Your objective = The records below are to be transcribed exactly from their first line to the line that has "biến trong các món ăn", inclusive, with every picture omitted.

(Records from a dataset)

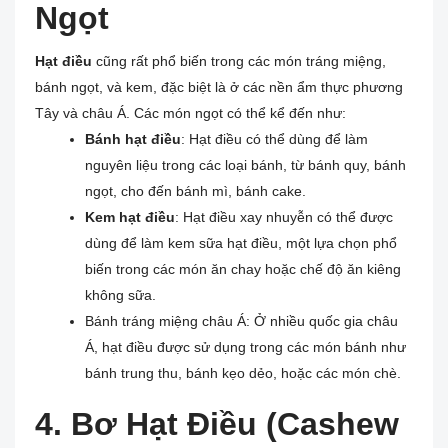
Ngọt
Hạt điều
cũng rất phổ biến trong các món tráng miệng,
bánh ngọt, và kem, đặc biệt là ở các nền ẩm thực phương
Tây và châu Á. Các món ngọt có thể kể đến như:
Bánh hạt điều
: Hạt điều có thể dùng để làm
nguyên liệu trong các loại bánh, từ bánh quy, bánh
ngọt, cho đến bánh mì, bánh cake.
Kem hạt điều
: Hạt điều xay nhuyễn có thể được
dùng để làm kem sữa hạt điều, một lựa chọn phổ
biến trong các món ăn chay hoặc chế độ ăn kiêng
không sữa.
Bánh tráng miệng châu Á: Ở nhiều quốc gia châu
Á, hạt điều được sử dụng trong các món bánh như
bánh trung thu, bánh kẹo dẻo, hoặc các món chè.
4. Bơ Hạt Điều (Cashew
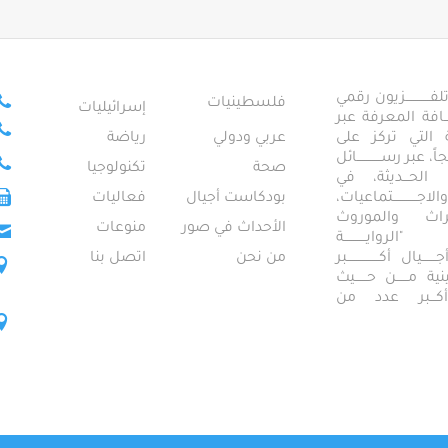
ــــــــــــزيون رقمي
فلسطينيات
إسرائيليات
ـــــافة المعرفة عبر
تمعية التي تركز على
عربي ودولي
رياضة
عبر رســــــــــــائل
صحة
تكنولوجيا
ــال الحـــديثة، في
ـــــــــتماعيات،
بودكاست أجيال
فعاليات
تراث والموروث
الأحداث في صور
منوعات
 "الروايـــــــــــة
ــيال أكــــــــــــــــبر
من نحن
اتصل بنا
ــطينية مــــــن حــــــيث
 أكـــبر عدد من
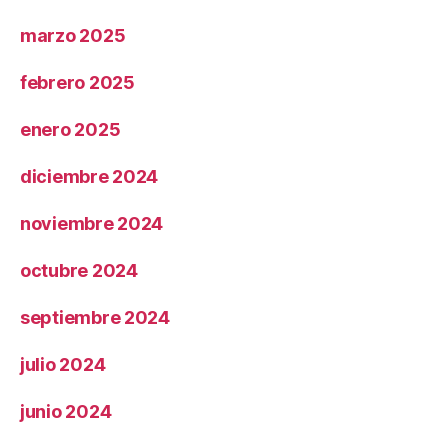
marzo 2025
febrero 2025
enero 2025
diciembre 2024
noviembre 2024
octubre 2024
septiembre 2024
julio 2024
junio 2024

Answer to the exercise =
Ngọt
Hạt điều
cũng rất phổ biến trong các món tráng miệng,
bánh ngọt, và kem, đặc biệt là ở các nền ẩm thực phương
Tây và châu Á. Các món ngọt có thể kể đến như:
Bánh hạt điều
: Hạt điều có thể dùng để làm
nguyên liệu trong các loại bánh, từ bánh quy, bánh
ngọt, cho đến bánh mì, bánh cake.
Kem hạt điều
: Hạt điều xay nhuyễn có thể được
dùng để làm kem sữa hạt điều, một lựa chọn phổ
biến trong các món ăn chay hoặc chế độ ăn kiêng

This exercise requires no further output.